Cap. VI
Uno, sguardo spento, capelli lunghi e unti, barba uguale, lo puntò.
Lino li conosceva i drogati, ne aveva visti alcuni. Non così da vicino però e non con una siringa in mano piena di sangue infetto.
Spalancò la bocca, una fornace di denti marci; e lo invitò a cacciare dalle tasche qualche spicciolo o sarebbe finita male.
Lino non intese.
Era frastornato, non impaurito.
Lo vedeva a quel derelitto umano con quella siringa in mano manco fosse Excalibur, ma era un mucchietto d’ossa, null’altro. Anche con quella siringa di sangue era soltanto un poveraccio, schifoso sì, parassita sì e anche rotto in culo; tuttavia che avrebbe mai potuto fargli? Pareva quasi che Lino non si rendesse conto del pericolo. O forse sì e non gliene fregava granché.
Quello continuava a tenere la siringa infetta sotto il naso di Lino e Lino aspettava.
Soldi. Voleva dei soldi.
“Non ho soldi”, sputò all’improvviso.
“Come non hai… soldi? Avrai pur qualche spiccio del cazzo…”
“E che te ne fai?”
“Cazzi miei…”
“Boh!!!”
Lino si cacciò una mano in tasca, raccolse gli spicci, tutto il poco che aveva e gli fece vedere: “E’ tutto.” Sul palmo della mano c’erano sì e no trenta, forse trentacinque centesimi, monetine da un centesimo, da due e forse un pezzo da cinque.
Il drogato rise isterico.
Sconfitto.
Incazzato marcio.
Si grattò la faccia incrostata di sporco con le unghie nere e lunghe.

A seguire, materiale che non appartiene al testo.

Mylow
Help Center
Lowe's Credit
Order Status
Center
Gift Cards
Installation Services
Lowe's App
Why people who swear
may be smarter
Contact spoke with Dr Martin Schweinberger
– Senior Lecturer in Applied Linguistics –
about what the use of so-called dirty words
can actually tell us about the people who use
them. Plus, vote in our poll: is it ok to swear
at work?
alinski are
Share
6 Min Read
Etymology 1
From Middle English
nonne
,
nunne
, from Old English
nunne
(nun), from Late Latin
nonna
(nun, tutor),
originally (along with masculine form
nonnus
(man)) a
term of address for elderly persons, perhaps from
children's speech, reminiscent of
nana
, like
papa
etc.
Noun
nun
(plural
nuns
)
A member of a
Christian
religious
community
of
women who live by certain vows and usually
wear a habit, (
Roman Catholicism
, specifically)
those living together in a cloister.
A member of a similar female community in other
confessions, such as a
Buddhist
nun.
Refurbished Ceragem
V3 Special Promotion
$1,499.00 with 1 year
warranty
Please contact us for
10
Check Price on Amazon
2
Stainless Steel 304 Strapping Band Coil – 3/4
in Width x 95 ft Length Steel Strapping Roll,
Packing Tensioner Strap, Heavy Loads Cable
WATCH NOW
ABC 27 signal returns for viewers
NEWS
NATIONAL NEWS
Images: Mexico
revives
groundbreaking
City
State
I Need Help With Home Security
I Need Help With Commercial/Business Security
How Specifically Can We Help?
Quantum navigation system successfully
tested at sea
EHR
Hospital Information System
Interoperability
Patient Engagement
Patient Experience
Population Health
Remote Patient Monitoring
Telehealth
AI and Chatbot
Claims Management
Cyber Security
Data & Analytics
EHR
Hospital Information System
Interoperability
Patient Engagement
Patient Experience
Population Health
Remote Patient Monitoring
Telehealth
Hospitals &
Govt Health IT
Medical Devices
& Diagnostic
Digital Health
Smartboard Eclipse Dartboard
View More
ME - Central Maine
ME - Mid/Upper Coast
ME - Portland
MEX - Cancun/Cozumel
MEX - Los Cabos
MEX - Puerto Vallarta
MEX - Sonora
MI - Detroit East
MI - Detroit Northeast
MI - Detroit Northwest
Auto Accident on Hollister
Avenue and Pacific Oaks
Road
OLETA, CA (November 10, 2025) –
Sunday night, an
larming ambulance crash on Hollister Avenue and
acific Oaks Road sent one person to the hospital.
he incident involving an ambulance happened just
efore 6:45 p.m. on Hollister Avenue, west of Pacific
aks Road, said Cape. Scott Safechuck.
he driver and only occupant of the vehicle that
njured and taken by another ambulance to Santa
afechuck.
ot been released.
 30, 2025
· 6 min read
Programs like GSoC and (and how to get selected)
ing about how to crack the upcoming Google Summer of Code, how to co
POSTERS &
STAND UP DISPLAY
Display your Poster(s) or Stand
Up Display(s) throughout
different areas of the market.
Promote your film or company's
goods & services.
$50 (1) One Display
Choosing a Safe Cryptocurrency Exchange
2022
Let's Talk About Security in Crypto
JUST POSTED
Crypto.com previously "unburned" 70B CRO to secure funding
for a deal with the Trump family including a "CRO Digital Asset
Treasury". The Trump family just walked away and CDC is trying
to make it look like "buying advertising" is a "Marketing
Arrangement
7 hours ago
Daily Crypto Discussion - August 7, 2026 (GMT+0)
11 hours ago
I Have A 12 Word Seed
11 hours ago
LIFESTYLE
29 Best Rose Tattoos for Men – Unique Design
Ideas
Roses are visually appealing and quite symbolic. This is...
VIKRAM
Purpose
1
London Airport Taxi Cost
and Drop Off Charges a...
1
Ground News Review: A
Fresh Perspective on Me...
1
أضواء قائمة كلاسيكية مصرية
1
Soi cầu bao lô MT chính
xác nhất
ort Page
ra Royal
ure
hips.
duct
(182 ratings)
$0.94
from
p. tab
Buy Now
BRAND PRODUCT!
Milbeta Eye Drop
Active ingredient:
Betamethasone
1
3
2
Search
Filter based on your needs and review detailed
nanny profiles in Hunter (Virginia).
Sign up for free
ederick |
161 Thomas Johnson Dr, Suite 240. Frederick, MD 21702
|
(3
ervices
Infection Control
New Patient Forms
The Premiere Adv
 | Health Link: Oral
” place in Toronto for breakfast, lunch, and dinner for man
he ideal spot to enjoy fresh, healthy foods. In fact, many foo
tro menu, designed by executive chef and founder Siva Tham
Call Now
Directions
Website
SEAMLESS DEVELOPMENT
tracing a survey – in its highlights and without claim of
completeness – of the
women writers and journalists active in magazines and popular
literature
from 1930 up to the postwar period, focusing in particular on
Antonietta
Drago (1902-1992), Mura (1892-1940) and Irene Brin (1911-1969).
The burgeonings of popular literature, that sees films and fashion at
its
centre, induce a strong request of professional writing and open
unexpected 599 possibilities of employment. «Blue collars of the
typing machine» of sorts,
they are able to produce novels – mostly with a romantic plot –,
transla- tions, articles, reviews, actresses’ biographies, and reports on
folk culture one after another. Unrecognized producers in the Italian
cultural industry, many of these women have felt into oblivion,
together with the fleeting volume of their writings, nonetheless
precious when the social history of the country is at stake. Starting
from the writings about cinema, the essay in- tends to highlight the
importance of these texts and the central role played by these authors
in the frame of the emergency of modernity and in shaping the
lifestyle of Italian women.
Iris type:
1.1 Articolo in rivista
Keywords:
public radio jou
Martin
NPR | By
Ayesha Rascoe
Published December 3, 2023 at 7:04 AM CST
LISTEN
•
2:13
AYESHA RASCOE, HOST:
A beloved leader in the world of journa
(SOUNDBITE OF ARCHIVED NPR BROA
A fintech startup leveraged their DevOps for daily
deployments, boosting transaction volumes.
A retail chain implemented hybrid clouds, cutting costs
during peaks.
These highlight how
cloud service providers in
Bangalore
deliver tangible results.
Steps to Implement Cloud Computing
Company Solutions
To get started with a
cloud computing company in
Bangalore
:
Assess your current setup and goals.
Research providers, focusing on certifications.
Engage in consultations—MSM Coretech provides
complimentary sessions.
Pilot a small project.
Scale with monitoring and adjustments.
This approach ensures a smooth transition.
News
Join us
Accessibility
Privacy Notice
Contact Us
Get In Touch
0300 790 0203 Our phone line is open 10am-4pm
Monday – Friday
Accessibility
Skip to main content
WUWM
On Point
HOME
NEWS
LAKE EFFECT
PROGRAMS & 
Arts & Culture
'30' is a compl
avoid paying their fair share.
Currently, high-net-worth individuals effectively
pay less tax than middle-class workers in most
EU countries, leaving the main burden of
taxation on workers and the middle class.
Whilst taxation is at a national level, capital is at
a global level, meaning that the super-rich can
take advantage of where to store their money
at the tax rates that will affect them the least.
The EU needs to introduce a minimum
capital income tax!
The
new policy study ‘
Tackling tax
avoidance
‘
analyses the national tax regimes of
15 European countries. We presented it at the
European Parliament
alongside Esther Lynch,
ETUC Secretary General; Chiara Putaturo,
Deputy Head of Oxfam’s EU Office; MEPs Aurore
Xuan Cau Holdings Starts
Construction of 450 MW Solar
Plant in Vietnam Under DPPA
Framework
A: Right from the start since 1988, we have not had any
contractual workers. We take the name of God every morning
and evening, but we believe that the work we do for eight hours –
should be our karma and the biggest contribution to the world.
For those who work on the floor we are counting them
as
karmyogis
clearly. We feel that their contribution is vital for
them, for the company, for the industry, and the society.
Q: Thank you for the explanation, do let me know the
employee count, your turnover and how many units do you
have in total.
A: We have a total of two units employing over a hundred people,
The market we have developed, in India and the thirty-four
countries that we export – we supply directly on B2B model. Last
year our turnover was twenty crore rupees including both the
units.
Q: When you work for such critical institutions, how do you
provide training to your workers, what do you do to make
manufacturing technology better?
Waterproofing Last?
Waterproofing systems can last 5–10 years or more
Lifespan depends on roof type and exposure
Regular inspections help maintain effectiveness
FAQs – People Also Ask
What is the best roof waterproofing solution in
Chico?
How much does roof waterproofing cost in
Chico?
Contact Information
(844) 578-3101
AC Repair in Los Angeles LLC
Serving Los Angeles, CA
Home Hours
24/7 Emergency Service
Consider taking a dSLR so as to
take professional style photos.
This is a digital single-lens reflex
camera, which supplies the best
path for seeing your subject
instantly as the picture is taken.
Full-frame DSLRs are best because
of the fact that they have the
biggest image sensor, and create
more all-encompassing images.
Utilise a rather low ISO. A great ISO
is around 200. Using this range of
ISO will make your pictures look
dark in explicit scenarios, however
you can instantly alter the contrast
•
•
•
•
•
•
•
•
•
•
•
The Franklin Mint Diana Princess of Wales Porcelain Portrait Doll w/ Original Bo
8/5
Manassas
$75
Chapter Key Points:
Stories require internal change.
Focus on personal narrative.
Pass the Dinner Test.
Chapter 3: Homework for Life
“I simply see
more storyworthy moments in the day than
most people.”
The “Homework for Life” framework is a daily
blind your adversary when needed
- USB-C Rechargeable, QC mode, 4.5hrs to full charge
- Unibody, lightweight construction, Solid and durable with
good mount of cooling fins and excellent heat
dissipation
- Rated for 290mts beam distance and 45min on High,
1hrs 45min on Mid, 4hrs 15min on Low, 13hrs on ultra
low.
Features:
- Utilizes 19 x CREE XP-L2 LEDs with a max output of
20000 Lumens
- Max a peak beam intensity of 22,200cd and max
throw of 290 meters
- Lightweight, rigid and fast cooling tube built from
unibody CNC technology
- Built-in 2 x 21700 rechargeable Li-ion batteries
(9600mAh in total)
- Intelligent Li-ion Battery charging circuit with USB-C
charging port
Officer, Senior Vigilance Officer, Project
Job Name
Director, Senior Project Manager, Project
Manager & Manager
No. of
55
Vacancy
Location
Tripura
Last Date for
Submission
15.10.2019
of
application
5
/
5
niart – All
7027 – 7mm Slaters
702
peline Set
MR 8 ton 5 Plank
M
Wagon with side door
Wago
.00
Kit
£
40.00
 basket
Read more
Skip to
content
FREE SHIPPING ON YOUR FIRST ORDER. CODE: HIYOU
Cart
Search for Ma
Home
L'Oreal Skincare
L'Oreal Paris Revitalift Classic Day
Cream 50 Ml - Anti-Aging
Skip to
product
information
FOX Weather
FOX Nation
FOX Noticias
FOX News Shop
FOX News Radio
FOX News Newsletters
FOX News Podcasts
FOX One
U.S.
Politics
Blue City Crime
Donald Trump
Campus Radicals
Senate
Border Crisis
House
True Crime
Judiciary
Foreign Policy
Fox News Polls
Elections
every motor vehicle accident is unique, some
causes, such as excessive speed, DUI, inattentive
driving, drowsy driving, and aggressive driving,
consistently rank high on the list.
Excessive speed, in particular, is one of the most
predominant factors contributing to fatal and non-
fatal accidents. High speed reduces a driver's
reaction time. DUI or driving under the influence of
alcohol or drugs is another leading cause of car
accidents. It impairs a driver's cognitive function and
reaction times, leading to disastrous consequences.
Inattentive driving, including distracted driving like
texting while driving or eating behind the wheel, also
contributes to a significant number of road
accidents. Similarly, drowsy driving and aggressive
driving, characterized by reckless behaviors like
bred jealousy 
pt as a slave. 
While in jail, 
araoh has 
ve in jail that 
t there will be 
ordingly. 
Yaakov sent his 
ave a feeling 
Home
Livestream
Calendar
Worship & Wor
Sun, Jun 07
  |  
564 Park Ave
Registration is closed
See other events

Si graffiò. E sputò a vuoto ché di saliva in bocca non ne aveva, e fece per colpire Lino che come un robot gli aveva dato le spalle.
Lo mancò.
Rovinò sulla sabbia conficcando l’ago per terra.
Imprecò.
Bestemmiò.
Dovevano essere urla le sue. Erano invece dei flebili lamenti che non arrivarono neanche all’orecchio di Lino, ormai lontano perso nei suoi pensieri.